Interesting Facts - Ural
- The fascinating story behind Ural begins in a 1939 backdrop of pre-World War II Soviet Union. Having seen the crippling effects the Nazi regime imposed in previous battles, Joseph Stalin and the USSR quickly established the need for greater mobility going into the Second World War.
- Officially, Ural states that its inception began by smuggling 5 BMW R71 motorcycles into Russia. Engineers in Moscow carefully dismantled, copied, and cast molds to produce their own engines and gearboxes. The bike, in its entirety, was reverse engineered. Then in 1941, the first trial samples of the "M-72" motorcycles were immediately approved by Stalin.
- However, it is considered more likely that the BMW factory supplied the construction drawings and casting molds as a result of the Molotov-Ribbentrop Pact, which took place in support of their Soviet "friends" in different technological and industrial fields.
- Due to the fast and furious bombings of the Germans, it was determined that the Ural factory should be moved further East, out of bombing range. The factory, which was in full swing producing hundreds of Russian M-72 sidecar bikes, was now located on the fringe of the Siberian steppes in the Ural Mountains in a town called Irbit. And a brewery was transformed into the new research and development headquarters, where countless hours were spent preparing for a massive new production complex.
- Throughout the course of the War, 9,799 M-72 motorcycles were used for reconnaissance detachments and mobile troops. After aiding in the defeat of Hitler's armies on the Russian and European battlegrounds, the motorcycle company cemented its history and significance as a viable mode of non-war related transportation.
- In the late 1950s, Ural motorcycles began to be built for domestic, civilian consumption, which quickly picked up speed. And in the 1960s, production turned over to non-military production exclusively.
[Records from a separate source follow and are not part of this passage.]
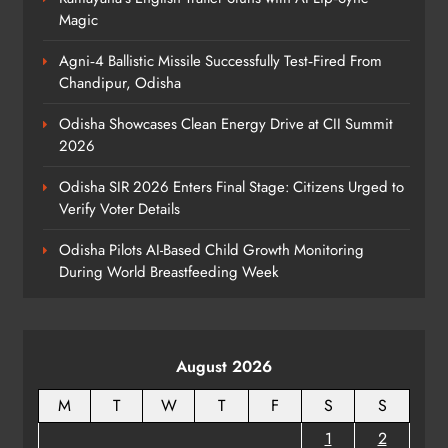
140 Koraput Students Walk 10 km to
Magic
Protest Hostel Conditions
ODISHA
Agni‑4 Ballistic Missile Successfully Test‑Fired From
8
Chandipur, Odisha
Odisha Showcases Clean Energy Drive at CII Summit
2026
Odisha SIR 2026 Enters Final Stage: Citizens Urged to
Verify Voter Details
Odisha Pilots AI-Based Child Growth Monitoring
During World Breastfeeding Week
August 2026
M
T
W
T
F
S
S
1
2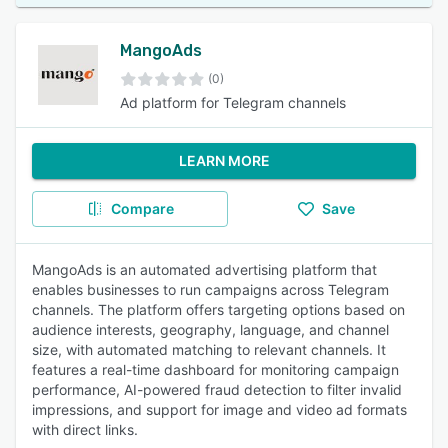
MangoAds
(0)
Ad platform for Telegram channels
LEARN MORE
Compare
Save
MangoAds is an automated advertising platform that
enables businesses to run campaigns across Telegram
channels. The platform offers targeting options based on
audience interests, geography, language, and channel
size, with automated matching to relevant channels. It
features a real-time dashboard for monitoring campaign
performance, AI-powered fraud detection to filter invalid
impressions, and support for image and video ad formats
with direct links.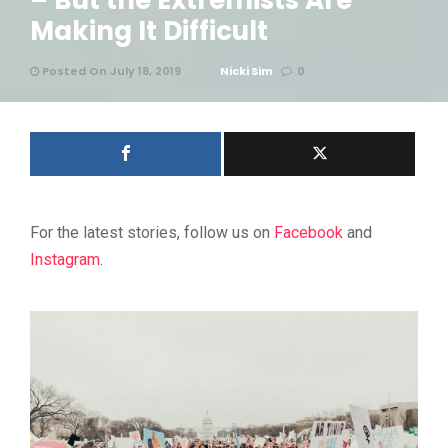
– But the Extremists Are
Making It Difficult
Posted On July 18, 2019
Nicki Sim
0
For the latest stories, follow us on
Facebook
and
Instagram
.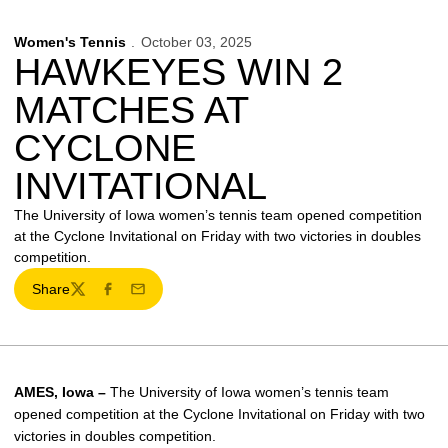
Women's Tennis
October 03, 2025
HAWKEYES WIN 2
MATCHES AT
CYCLONE
INVITATIONAL
The University of Iowa women’s tennis team opened competition
at the Cyclone Invitational on Friday with two victories in doubles
competition.
Share
Twitter
Facebook
Email
AMES, Iowa –
The University of Iowa women’s tennis team
opened competition at the Cyclone Invitational on Friday with two
victories in doubles competition.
- In 1998, the previously state-owned factory became privatized. New ownership encouraged the utilization of fresh, modern ideas and innovative production techniques. Though at the core of all new production always maintains the classic foundation and design that Ural has built its name on. All in all, Ural has been given a new lease on life to be continually enjoyed by generations to come.
- Ural now exports to countries all over the world and has delivered over 3.2 million motorcycles since the first M-71 rolled off the production floor.
- Today, Ural is the only sidecar-specific manufacturer importing into the US.
- At the heart of its unique design, all design principles are tailored to building a cohesive sidecar motorcycle.
- Many companies sell so-called "bolt on sidecars" for many of their makes and models. These additions will, however, never handle like a Ural without extensive modifications to steering and braking components.
- Ural sidecars are built tough for even the most adventuresome of riders who demand a solid platform for both on- and off-road riding.
- Sidecars provide stability beyond anything the competition can offer; year-round riding in some of the worst weather imaginable is possible and de rigueur for Ural.